Hope that makes sense.

Posted

I waited. Had lots of opportunities with women but turned it down till I met the person I wanted to sleep with. Am glad I did, it was very special :)

 

Stop worrying about peer pressure so much. You're not at school. Most of those people that had to fit in at school ended up working at wal-mart. Decent women won't even think twice about it. Jaded ones aren't worth it anyway.

Posted

I prefer guys with some relationship and sexual experience in all honesty but that being said, I'd prefer a guy with none over a guy that has had a lot. A guy with a not so colorful past would make me feel a little insecure and I'd be worried about the emotional baggage, not to mention diseases, he came with.

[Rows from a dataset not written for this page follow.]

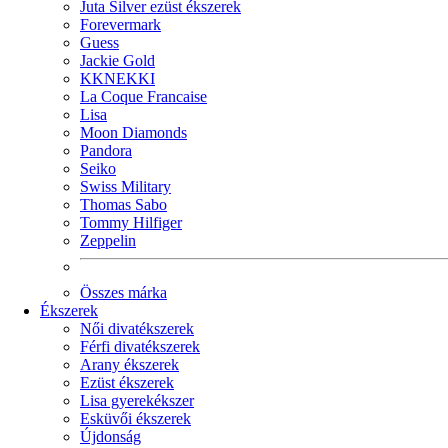
Juta Silver ezüst ékszerek
Forevermark
Guess
Jackie Gold
KKNEKKI
La Coque Francaise
Lisa
Moon Diamonds
Pandora
Seiko
Swiss Military
Thomas Sabo
Tommy Hilfiger
Zeppelin
Összes márka
Ékszerek
Női divatékszerek
Férfi divatékszerek
Arany ékszerek
Ezüst ékszerek
Lisa gyerekékszer
Esküvői ékszerek
Újdonság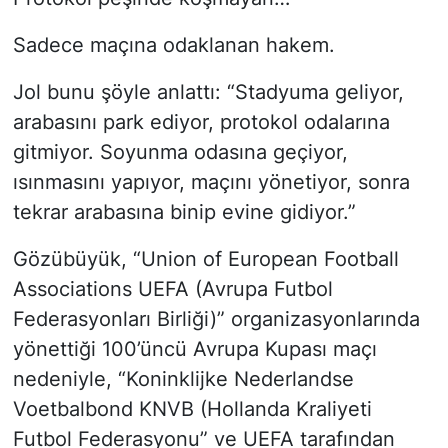
Sadece maçına odaklanan hakem.
Jol bunu şöyle anlattı: “Stadyuma geliyor,
arabasını park ediyor, protokol odalarına
gitmiyor. Soyunma odasına geçiyor,
ısınmasını yapıyor, maçını yönetiyor, sonra
tekrar arabasına binip evine gidiyor.”
Gözübüyük, “Union of European Football
Associations UEFA (Avrupa Futbol
Federasyonları Birliği)” organizasyonlarında
yönettiği 100’üncü Avrupa Kupası maçı
nedeniyle, “Koninklijke Nederlandse
Voetbalbond KNVB (Hollanda Kraliyeti
Futbol Federasyonu” ve UEFA tarafından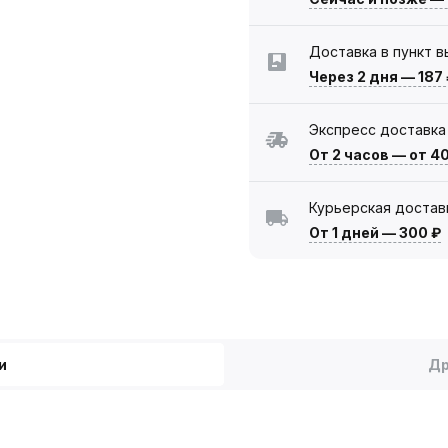
Доставка в пункт 
Через 2 дня
—
187
Экспресс доставка
От 2 часов
—
от 4
Курьерская достав
От 1 дней
—
300 ₽
и
Др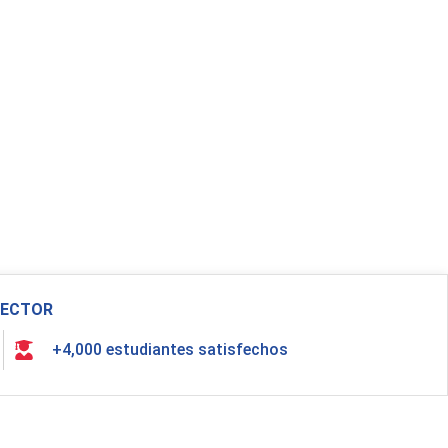
 SECTOR
+4,000 estudiantes satisfechos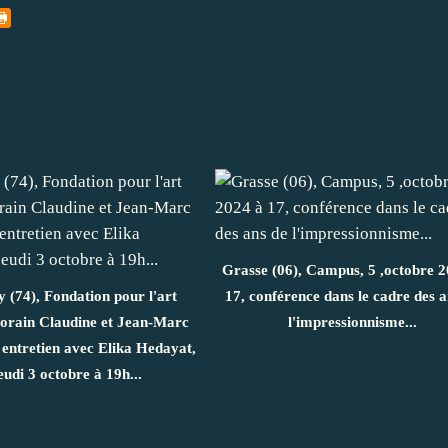
Grasse (06), Campus, 5 ,octobre 2
 (74), Fondation pour l'art
17, conférence dans le cadre des a
orain Claudine et Jean-Marc
l'impressionnisme...
entretien avec Elika Hedayat,
eudi 3 octobre à 19h...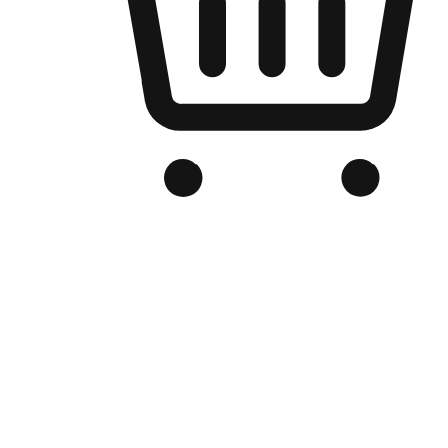
品牌电商官网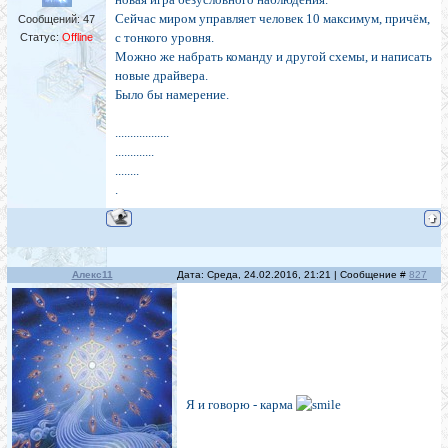
Сейчас миром управляет человек 10 максимум, причём,
Сообщений:
47
с тонкого уровня.
Статус:
Offline
Можно же набрать команду и другой схемы, и написать
новые драйвера.
Было бы намерение.
..................
.............
........
.
Алекс11
Дата: Среда, 24.02.2016, 21:21 | Сообщение #
827
Я и говорю - карма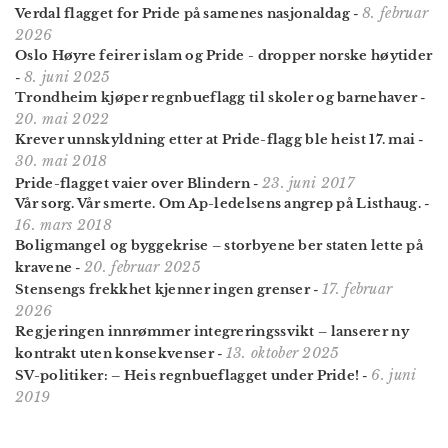
8. februar
Verdal flagget for Pride på samenes nasjonaldag
-
2026
Oslo Høyre feirer islam og Pride - dropper norske høytider
8. juni 2025
-
Trondheim kjøper regnbueflagg til skoler og barnehaver
-
20. mai 2022
Krever unnskyldning etter at Pride-flagg ble heist 17. mai
-
30. mai 2018
23. juni 2017
Pride-flagget vaier over Blindern
-
Vår sorg. Vår smerte. Om Ap-ledelsens angrep på Listhaug.
-
16. mars 2018
Boligmangel og byggekrise – storbyene ber staten lette på
20. februar 2025
kravene
-
17. februar
Stensengs frekkhet kjenner ingen grenser
-
2026
Regjeringen innrømmer integreringssvikt – lanserer ny
13. oktober 2025
kontrakt uten konsekvenser
-
6. juni
SV-politiker: – Heis regnbue­flagget under Pride!
-
2019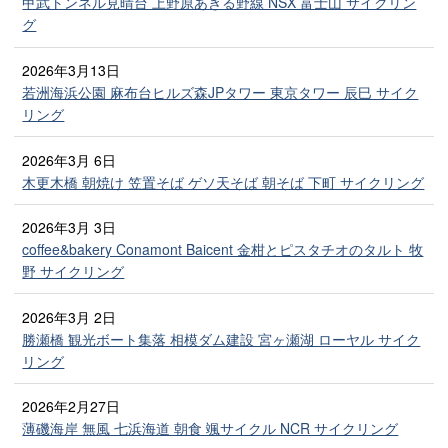
甲武トンネル見晴台 上野原あきる野線 NSX 富士山 サイクリン
グ
2026年3月13日
若洲海浜公園 麻布台ヒルズ森JPタワー 東京タワー 辰巳 サイク
リング
2026年3月 6日
木更木橋 朝焼け 笠置そば ゲソ天そば 朝そば 下町 サイクリング
2026年3月 3日
coffee&bakery Conamont Baicent 金柑とピスタチオのタルト 牧
野 サイクリング
2026年3月 2日
勝瀬橋 観光ボート集落 相模ダム建設 宮ヶ瀬湖 ローヤル サイク
リング
2026年2月27日
薄磯海岸 無風 七浜海道 朝食 颯サイクル NCR サイクリング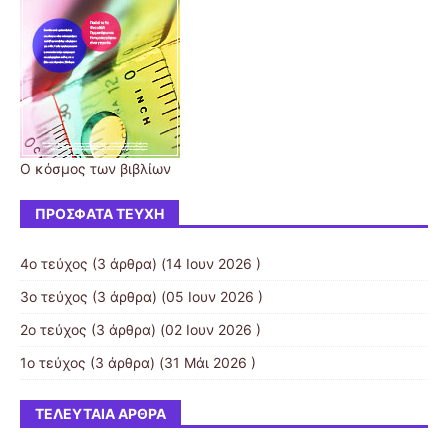
Ο κόσμος των βιβλίων
ΠΡΌΣΦΑΤΑ ΤΕΎΧΗ
4ο τεύχος
(3 άρθρα) (14 Ιουν 2026 )
3ο τεύχος
(3 άρθρα) (05 Ιουν 2026 )
2ο τεύχος
(3 άρθρα) (02 Ιουν 2026 )
1ο τεύχος
(3 άρθρα) (31 Μάι 2026 )
ΤΕΛΕΥΤΑΊΑ ΆΡΘΡΑ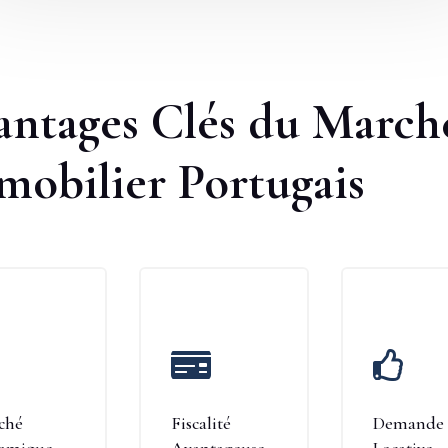
antages Clés du March
mobilier Portugais


ché
Fiscalité
Demande
amique
Avantageuse
Locative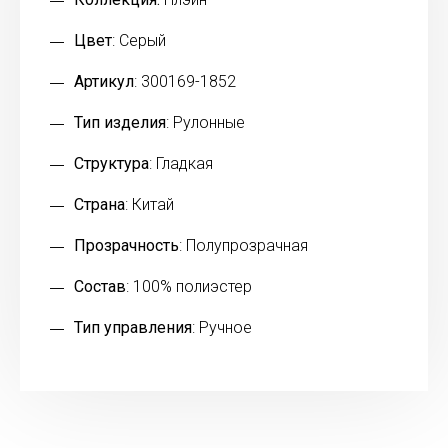
Цвет
: Серый
Артикул
: 300169-1852
Тип изделия
: Рулонные
Структура
: Гладкая
Страна
: Китай
Прозрачность
: Полупрозрачная
Состав
: 100% полиэстер
Тип управления
: Ручное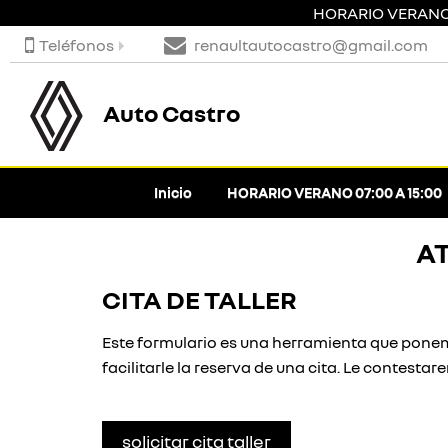
HORARIO VERANO 0
Teléfonos
renaultautocastro@gmail.com
Auto Castro
Inicio
HORARIO VERANO 07:00 A 15:00
A
CITA DE TALLER
Este formulario es una herramienta que ponem
facilitarle la reserva de una cita. Le contesta
solicitar cita taller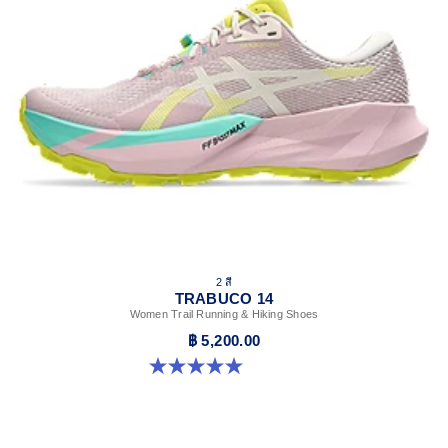
2 สี
TRABUCO 14
Women Trail Running & Hiking Shoes
฿ 5,200.00
5.0 จาก 5 ดาว 43 รีวิว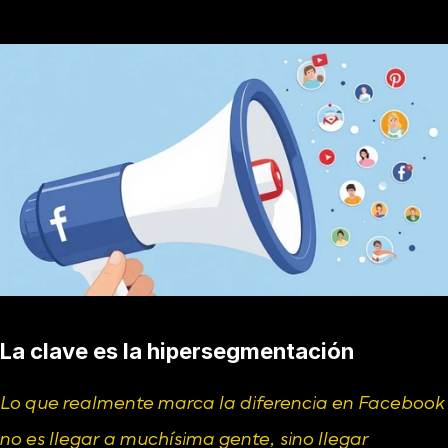
La clave es la hipersegmentación
Lo que realmente marca la diferencia en Facebook 
no es llegar a muchísima gente, sino llegar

Guys that are virgins are no big deal, most of the guys I have dated are virgins or didn't have much dating experience and I found it kind of attractive.

Posted

Personally, I think you should "fake it till you make it". The key is to project confidence, and do whatever you can to AVOID projecting desperation. Cop a bit of a bad-boy attitude or style of dress. Join sports teams, go to events put on by matchmaking outfits. Project that kind of attitude, like you're interested in the girl but if it doesn't work out, hey, no big deal... YOU'RE the prize, not them. And whatever you do, DON'T admit to being a virgin to any girl you meet, go on a date with, or end up knocking boots with.

 

I was a virgin till I was 20. I met my now-ex-wife at a small gathering of mutual friends. In those days I was fairly stylish (god that was a long time ago...), and seemed like a bit of a rebel (though I wasn't really). Got into a good-natured argument/debate with XW on a topical issue of the day, gave her a lift home, and she was all over me. She was aching to get bizzy but I held her off for a date or two. :) It wasn't until a couple of months into the relationship that I told her she'd been my first and only. Honestly, she was totally surprised to hear that.